Including the cost of the pedestals, we paid nearly $1,500 for the washer and dryer.
Last year, the washer began “pausing” itself. The washer has a pause button. I’m not sure who starts a load of laundry and then decides to pause it, but the option’s there. Anyway, our washer now pauses itself. You press “play” to start washing a load (I don’t know why the washer has VCR-like controls on it) and three minutes later, the washer pauses itself. This seems like an entire problem that could have been avoided by not even putting a pause button on the washer, but there it is and that’s what it does.
The solution is to simply press play again, at which point the washer resumes and you eventually end up with a load of clean laundry. This was semi-annoying when it did it once per load. Now it does it three or four times per load. Every load. That means when you put the clothes in the washer and hit play, the timer reads “60 minutes.” If you come back in 60 minutes the timer will be flashing “57 minutes” and be paused, at which point you must press play again and come back in 57 minutes. Then it’ll say 40 minutes, and be paused. And so on and so forth. Like I said, it now stops three or four times per load. Everyone in the house has been trained to check the front of the washer when passing by the laundry room and press the button if it is flashing.
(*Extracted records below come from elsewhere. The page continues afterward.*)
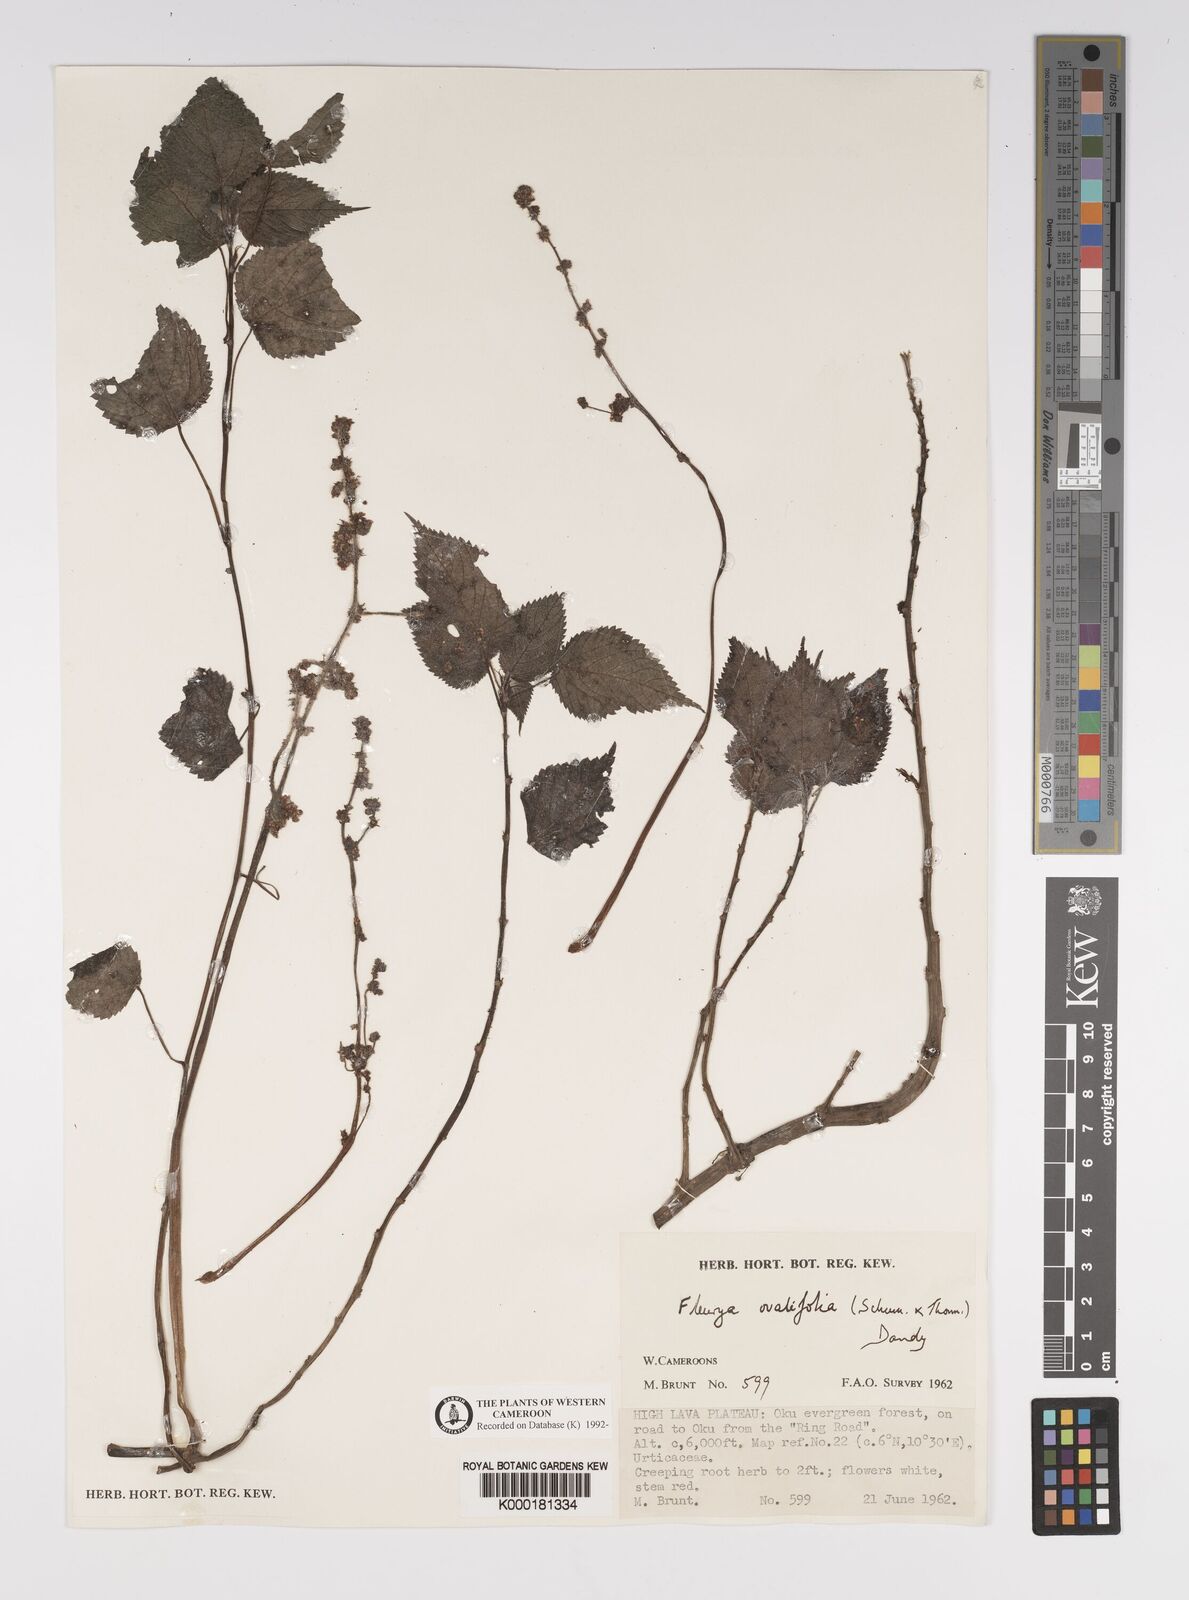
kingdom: Plantae
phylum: Tracheophyta
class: Magnoliopsida
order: Rosales
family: Urticaceae
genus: Laportea
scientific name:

A few weeks ago, Susan called a repairman to come out and look at the washer. Based on some internet troubleshooting, we thought there was a problem with the water filter. We were wrong.
Turns out, the washer’s motherboard is “going out” according to the repairman. It’s not dead yet, but eventually it will die. The problem will continue to get worse until eventually the washer simply won’t unpause again and our clothes will be stuck in the washer while it’s full of water. The repairman showed us how to manually open the front of the washer should this happen.
“You’ll probably want a bucket to catch the water,” he offered.
The cost to replace the motherboard is $900, plus $70 for this last service call and $70 for the next one. I’m not sure if the $900 includes labor, but the washer new cost $600 so it’s a moot point. The manufacturer’s warranty was only good for a year. The extended warranty, which we did not purchase, would have covered the washer for three years. We have owned the washer for three years, three months.
We’re going to keep unpausing the washer for as long as that trick works. When it dies, we’ll replace it — probably with a top loader, and hopefully with one that doesn’t contain a motherboard.